Borrowals can be for incurring capital expenditure - There is no bar in section 36(1)(iii) to allowance of interest paid in respect of capital borrowed which has been utilised for purchase of a capital asset - CIT v. Rajeeva Lochan Kanoria [1994] 208 ITR 616 (Cal.).

Interest on borrowals connected with setting up of business is not deductible - In order to be allowed as expenses, interest should be in respect of business which was carried on by the assessee and the profits of which are computed and assessed, and should be incurred after the business is set up. Accordingly, interest paid on borrowing in connection with the setting up or a new hotel which had not commenced business at the end of the relevant previous year, was not deductible - Ritz Continental Hotels Ltd. v.
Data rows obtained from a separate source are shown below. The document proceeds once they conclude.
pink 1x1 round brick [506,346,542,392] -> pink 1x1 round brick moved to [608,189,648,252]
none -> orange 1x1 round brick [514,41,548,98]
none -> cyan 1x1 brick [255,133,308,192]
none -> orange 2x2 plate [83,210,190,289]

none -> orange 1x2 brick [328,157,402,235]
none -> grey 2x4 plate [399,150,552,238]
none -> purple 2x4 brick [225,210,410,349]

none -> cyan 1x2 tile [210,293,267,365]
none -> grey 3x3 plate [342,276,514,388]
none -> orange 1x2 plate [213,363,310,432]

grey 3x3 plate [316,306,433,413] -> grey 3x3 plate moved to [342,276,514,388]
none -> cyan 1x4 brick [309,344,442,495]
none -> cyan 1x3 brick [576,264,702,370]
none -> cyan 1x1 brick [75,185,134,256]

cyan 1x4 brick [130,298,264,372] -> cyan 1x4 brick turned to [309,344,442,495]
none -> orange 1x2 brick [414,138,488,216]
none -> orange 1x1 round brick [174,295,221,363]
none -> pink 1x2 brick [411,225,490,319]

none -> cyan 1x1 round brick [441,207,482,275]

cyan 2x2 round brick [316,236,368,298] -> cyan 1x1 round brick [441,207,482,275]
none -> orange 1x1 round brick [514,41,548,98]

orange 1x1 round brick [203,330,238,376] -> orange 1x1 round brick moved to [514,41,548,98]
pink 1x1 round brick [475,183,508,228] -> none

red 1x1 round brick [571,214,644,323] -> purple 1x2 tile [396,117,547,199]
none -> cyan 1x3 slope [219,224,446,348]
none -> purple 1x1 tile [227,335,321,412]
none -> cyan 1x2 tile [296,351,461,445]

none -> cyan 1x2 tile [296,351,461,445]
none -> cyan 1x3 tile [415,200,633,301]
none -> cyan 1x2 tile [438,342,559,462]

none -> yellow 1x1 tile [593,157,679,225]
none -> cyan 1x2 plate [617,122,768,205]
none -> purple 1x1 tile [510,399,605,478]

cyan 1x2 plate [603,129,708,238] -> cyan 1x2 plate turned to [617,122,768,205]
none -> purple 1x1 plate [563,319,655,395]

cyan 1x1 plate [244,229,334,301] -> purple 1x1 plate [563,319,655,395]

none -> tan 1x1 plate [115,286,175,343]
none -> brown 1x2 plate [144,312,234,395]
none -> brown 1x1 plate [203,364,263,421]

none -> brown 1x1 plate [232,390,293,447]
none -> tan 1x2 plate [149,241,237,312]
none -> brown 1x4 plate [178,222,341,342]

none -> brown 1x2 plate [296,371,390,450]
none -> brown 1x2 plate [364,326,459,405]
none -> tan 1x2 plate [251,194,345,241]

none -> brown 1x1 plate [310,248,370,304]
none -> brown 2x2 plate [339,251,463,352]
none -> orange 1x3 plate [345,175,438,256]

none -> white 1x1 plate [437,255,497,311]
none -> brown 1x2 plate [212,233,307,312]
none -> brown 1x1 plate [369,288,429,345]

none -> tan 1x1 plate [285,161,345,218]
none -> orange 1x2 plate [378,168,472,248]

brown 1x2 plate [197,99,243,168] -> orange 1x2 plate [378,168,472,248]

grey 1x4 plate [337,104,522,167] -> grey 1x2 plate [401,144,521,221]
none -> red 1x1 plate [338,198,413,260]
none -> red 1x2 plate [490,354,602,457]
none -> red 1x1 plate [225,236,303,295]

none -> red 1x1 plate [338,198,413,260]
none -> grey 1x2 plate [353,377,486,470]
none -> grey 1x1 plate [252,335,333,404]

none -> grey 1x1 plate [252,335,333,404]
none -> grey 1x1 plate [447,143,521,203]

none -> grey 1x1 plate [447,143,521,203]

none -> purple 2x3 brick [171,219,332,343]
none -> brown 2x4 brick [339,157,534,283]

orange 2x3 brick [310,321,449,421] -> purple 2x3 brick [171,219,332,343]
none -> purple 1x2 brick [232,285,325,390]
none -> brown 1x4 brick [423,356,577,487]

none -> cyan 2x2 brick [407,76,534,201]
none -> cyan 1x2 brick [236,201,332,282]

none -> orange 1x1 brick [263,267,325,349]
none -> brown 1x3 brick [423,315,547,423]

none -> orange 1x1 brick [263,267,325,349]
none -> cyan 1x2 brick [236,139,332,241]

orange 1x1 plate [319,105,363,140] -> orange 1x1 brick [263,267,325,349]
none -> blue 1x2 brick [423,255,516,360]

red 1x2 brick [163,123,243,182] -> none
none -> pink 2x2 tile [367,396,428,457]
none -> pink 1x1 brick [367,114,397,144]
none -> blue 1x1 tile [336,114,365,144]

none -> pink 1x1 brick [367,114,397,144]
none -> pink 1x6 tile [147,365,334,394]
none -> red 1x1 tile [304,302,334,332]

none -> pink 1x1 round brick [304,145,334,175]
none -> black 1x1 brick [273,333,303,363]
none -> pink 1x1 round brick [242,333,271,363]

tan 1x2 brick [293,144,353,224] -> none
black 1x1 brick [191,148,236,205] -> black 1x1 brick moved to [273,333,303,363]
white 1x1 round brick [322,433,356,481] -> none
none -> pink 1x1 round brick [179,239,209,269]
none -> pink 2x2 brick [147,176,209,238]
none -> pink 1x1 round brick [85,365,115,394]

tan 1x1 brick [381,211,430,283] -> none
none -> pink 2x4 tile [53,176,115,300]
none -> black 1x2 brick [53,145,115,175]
CIT [1978] 114 ITR 554 (Cal.).

Interest on borrowal for payment of income-tax is not eligible - Interest on money borrowed to pay income-tax is not deductible - Kishinchand Chellaram v. CIT [1978] 114 ITR 654 (Bom.)/Mannalal Ratanlal v. CIT [1965] 58 ITR 84 (Cal.)/M.M. Thapar v. CIT [1978] 114 ITR 331 (Cal.)/Waldies Ltd. v. CIT [1977] 110 ITR 577 (Cal.)/CIT v. Shree Changdeo Sugar Mills Ltd. [1983] 143 ITR 469 (Bom.).

Interest on borrowals for payment of dividend is deductible - Interest paid on moneys borrowed, which are utilised for payment of dividend to the shareholders of a company, is entitled to deduction under section 36(1)(iii) - Kesar Sugar Works Ltd. v. CIT [1997] 140 CTR (Bom.) 431.

Borrowals by firms

Interest paid by firm on borrowals diverted to partners for personal use is not deductible - Where money borrowed by the firm is lent to a partner for personal purposes without interest, the interest paid by the firm on the borrowed money cannot be allowed as a deduction - Marolia & Sons v. CIT [1981] 129 ITR 475 (All.).

Closed business

Concept of ‘same business’ will not apply - Test of ‘same business’ which is appropriate for set-off of carried forward losses, is not appropriate for purpose of claiming interest on borrowed capital where business in respect of which borrowing has been made, has been closed - Veecumsees v. CIT [1996] 86 Taxman 243/220 ITR 185 (SC).

Where one out of two lines of business run as composite business is closed, interest on borrowals used in closed business is allowable - Where assessee running jewellery business and also business of exhibition of cinematographic films, obtained loan for construction of cinema theatre and Tribunal’s finding was that business carried on by assessee as jewellers and business of running cinema theatre were composite, interest on such loan had to be allowed as a deduction under section 36(1)(iii) even after business of running theatre had been closed - Veecumsees v. CIT [1996] 86 Taxman 243/220 ITR 185 (SC).


Dividend on preference shares - Dividend payable on preference shares cannot treated as interest paid on borrowed capital - Kirloskar Electric Co. Ltd. v. CIT [1997] 228 ITR 674 (Kar.).